Medical Cannabis in Lebanon: History & Therapeutic, Ethical, and Social Challenges. A Narrative Review

Author(s): Battoul Fakhry, Mostafa Abdulrahim, Mirna N Chahine

Legalizing cannabis for both medical and recreational purposes is currently a worldwide trend. Lebanon, a Middle Eastern country, recently became the first Arabic state to legalize the cultivation of medical and industrial cannabis amid a huge economic crisis and the COVID 19 pandemic. However, the state of the art regarding the Lebanese cannabis is still poorly defined. Hence, our aim is to highlight medical and social concerns, and to clearly define the ethical framework for medical cannabis prescription and usage. Studies showed cannabis therapeutic potentials in treating numerous diseases such as epilepsy (high level of evidence), multiple sclerosis (moderate level of evidence), PTSD (low level of evidence), as well as in alleviating symptoms related to other conditions, for instance weight loss in HIV patients and chemotherapy induced nausea and vomiting (high level of evidence in both cases).
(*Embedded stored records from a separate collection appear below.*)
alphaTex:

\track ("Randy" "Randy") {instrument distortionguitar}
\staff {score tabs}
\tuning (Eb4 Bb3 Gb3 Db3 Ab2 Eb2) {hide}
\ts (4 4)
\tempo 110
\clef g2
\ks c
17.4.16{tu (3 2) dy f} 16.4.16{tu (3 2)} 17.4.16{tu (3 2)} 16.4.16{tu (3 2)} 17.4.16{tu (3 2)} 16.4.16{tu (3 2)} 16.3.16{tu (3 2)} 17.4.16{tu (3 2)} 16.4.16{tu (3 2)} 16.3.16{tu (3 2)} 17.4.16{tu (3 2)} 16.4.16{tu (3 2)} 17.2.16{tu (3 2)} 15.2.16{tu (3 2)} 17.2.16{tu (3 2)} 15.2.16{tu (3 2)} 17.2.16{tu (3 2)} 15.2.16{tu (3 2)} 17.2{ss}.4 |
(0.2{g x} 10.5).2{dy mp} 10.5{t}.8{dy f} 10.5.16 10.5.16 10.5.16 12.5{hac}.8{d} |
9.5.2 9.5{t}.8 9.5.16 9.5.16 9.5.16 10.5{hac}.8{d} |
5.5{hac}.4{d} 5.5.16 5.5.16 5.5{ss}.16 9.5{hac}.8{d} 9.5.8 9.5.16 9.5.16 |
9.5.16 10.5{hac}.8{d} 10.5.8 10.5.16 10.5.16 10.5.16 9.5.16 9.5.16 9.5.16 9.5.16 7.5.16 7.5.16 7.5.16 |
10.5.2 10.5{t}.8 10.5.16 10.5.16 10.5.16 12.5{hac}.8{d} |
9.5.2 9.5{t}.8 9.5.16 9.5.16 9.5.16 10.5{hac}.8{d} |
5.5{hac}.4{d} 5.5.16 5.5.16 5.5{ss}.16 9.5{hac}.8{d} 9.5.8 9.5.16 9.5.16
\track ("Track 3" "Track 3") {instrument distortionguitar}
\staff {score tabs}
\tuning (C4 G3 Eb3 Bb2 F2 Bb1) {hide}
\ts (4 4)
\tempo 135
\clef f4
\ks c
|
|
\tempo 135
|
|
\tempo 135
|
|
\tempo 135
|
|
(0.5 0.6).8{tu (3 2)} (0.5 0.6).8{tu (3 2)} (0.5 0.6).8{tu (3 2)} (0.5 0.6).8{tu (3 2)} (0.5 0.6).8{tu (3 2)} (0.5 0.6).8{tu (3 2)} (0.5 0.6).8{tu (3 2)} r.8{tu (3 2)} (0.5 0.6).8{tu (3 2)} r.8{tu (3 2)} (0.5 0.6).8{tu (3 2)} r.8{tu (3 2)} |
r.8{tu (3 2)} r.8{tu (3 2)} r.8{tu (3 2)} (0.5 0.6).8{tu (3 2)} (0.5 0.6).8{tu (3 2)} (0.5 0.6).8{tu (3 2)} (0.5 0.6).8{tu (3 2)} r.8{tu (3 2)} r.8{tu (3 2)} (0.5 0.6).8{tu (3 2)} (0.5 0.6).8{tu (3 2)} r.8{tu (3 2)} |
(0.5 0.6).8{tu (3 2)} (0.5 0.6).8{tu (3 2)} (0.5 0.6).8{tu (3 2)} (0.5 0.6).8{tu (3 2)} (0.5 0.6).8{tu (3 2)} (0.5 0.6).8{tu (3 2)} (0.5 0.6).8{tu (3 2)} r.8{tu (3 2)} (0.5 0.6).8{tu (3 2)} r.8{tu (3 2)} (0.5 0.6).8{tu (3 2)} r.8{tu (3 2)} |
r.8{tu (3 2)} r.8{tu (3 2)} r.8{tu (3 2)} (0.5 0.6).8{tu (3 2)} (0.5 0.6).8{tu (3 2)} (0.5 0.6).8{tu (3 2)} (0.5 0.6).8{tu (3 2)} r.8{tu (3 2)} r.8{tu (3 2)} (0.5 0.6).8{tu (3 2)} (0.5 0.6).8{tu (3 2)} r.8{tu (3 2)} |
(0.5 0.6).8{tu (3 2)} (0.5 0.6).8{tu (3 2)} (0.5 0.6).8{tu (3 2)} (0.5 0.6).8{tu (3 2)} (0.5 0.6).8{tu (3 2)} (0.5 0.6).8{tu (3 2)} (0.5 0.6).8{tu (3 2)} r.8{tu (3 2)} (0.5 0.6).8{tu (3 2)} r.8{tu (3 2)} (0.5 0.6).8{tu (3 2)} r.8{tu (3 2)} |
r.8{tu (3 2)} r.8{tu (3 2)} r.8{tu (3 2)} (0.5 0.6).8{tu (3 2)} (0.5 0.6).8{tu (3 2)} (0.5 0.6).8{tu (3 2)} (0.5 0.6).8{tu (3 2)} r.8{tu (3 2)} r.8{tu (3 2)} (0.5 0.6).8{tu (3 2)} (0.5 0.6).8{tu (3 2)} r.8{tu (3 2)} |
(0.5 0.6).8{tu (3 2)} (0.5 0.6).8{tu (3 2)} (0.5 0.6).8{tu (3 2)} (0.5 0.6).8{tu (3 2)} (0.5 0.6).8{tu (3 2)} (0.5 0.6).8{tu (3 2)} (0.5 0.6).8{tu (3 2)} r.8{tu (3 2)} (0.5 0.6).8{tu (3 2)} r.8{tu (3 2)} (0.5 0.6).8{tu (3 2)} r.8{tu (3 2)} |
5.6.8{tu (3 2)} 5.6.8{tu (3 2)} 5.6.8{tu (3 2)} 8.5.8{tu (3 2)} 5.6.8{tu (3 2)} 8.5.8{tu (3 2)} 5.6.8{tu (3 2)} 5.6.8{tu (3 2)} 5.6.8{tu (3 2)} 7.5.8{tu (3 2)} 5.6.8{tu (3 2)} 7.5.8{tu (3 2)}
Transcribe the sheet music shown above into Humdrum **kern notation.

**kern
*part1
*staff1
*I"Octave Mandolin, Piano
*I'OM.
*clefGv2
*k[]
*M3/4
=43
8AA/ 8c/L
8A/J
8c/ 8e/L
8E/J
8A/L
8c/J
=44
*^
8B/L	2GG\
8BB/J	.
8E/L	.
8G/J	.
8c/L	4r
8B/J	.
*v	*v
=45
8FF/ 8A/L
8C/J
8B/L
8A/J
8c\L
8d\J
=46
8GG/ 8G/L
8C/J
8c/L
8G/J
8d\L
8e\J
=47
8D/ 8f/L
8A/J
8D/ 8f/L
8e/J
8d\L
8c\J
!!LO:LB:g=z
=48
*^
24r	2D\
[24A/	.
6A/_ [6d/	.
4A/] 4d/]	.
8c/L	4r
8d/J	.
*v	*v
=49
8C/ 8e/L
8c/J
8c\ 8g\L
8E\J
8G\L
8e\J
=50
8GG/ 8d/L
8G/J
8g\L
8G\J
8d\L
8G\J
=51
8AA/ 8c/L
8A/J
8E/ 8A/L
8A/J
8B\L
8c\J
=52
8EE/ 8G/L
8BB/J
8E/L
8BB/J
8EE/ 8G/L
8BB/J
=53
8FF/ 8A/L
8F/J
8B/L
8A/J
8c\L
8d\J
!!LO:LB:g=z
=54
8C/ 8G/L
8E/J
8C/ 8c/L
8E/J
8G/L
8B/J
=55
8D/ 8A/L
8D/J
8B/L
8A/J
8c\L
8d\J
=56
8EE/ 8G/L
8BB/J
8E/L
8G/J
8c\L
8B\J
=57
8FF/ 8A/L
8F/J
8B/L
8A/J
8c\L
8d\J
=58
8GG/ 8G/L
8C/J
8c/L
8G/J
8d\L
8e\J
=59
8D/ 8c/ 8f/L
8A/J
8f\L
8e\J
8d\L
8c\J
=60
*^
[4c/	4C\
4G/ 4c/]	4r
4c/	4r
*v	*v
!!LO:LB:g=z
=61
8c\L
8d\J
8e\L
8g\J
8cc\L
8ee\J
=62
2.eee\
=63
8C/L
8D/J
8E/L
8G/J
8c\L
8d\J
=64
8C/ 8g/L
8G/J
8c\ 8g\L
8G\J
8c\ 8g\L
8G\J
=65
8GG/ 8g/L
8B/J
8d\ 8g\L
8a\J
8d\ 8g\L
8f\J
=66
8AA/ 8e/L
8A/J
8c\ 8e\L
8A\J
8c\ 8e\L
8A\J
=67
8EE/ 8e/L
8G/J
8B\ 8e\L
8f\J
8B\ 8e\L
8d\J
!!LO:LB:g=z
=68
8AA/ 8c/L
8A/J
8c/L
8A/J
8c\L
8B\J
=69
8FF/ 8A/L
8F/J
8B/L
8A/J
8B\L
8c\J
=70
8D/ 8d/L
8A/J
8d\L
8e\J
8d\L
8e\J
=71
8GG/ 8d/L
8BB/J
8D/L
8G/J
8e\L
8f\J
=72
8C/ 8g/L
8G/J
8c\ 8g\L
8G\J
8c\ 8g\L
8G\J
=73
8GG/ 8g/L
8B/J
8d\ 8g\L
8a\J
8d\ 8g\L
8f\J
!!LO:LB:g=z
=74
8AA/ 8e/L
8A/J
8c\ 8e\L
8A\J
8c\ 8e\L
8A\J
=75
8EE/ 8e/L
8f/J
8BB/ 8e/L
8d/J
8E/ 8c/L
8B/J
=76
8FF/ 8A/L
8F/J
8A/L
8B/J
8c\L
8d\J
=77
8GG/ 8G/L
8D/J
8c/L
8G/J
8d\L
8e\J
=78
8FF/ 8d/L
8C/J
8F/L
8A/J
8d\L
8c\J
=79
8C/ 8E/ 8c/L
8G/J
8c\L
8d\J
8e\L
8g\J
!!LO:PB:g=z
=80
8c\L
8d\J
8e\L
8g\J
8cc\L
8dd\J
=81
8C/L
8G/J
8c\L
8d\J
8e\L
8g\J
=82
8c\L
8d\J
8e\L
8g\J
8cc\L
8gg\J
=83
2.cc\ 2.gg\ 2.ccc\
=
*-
Nonetheless, legalizing a drug known worldwide for its abuse potential could hinder several ethical principles. Whenever prescribing medical cannabis, the physician should respect patient’s autonomy, assess the risk benefit ratio of his actions, and act by justice. Moreover, authorizing cannabis usage for medical purposes could give rise to stigmatization, and further increase the burden on a society already struggling with the issues of self-medication, unemployment, and drugs diversion phenomena. By legalizing medical cannabis, Lebanon has entered a new chapter that warrants assessments, regulations, and readiness in order to insure a safe and successful experience.